AM : Qu’avez-vous mis en place ? 

O.D : En premier lieu, nous avons mis en place des échanges réguliers avec le collaborateur en poste, sa direction et notre délégation RH parisienne pour un suivi des aménagements et des compensations. Ces aménagements se font progressivement dans le respect de nos procédures internes, pour tenir compte des délais de traitement mais aussi parce qu’une instruction technique associée à des tests peut être nécessaire. Ensuite nous avons équipé le poste avec du matériel adapté : un casque, un clavier fin et plat, une souris verticale, un fauteuil ergonomique, un pavé numérique ultra fin…

AM : Quel résultats en retirez-vous pour le salarié ?

O.D : Chaque situation est appréciée et accompagnée par une équipe pluridisciplinaire et en lien direct avec la direction opérationnelle dans laquelle le collaborateur va exercer son métier. L’objectif est de donner la possibilité à l’un de nos collaborateurs d’exercer son activité avec les équipements nécessaires au bon déroulement de son activité.
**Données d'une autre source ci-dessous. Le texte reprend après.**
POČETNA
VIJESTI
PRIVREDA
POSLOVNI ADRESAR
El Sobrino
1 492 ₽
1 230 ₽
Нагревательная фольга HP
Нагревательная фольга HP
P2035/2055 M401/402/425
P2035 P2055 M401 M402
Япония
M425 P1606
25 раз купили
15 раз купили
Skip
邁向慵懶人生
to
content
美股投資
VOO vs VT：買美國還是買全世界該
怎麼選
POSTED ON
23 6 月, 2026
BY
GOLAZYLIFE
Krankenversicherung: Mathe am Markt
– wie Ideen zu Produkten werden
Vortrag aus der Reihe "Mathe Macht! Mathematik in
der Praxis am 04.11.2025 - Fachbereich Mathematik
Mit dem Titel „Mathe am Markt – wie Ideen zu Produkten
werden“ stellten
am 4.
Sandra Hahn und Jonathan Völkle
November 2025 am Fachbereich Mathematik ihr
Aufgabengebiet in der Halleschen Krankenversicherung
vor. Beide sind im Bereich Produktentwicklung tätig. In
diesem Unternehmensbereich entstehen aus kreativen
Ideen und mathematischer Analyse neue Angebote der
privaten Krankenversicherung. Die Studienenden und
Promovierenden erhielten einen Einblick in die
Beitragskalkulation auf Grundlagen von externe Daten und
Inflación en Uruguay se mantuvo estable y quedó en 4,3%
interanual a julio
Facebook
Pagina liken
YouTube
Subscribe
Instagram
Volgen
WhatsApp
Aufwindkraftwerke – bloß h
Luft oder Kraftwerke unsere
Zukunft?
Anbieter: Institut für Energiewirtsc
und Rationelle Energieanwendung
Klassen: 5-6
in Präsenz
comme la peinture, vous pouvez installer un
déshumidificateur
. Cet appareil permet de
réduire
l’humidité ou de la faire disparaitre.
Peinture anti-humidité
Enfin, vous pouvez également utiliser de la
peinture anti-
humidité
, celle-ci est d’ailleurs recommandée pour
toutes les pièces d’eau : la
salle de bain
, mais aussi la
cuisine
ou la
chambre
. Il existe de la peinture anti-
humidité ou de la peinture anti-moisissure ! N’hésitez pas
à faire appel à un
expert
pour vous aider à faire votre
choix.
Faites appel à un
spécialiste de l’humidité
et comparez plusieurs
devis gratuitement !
Notre collègue a fait part de sa satisfaction sur l’équipement qui a été mis en place. Mais au-delà de l’aménagement « matériel », il est mené un véritable accompagnement tutorial et managérial visant l’acquisition des connaissances techniques et juridiques indispensables à la validation de sa formation pour lui permettre, à terme, d’exercer le métier de conseiller en assurance.

Amandine Dubois, Ergonome au CMIE

« Les meilleures conditions possibles »

« Des pistes de solutions techniques ont été proposées afin que le salarié puisse exercer son activité dans les meilleures conditions possibles. Les préconisations sont de mettre à sa disposition : 1) Une souris avec un appui vertical permettant de diminuer les contraintes liées à l’utilisation d’une souris classique au niveau de l’avant-bras ; 2) L’utilisation d’un clavier le moins épais possible afin d’éviter une extension importante et prolongée des poignets, facteur d’apparition du syndrome du canal carpien ; 3) Le port d’un casque téléphonique/oreillette monaural et sans fil pour maintenir une posture droite et donc mettre fin à de nombreuses douleurs articulaires dues à une utilisation quotidienne du téléphone, mais aussi favoriser la liberté de mouvements. La mise en place de ces aménagements permettra de réduire les contraintes posturales inhérentes à la réalisation de son activité, en partie induite par les équipements inadéquats ou mal ajustés, et contribuera ainsi à l’amélioration des conditions de travail du salarié. Nous lui avons également transmis en situation des conseils relatifs à son positionnement ».

En bref…

Tout type de travail imposant aux salariés de rester dans la même position pour de longues périodes provoque des phénomènes de fatigue. Les positions mal adaptées maintenues dans la durée participent par ailleurs à l’apparition de troubles musculo-squelettiques (TMS).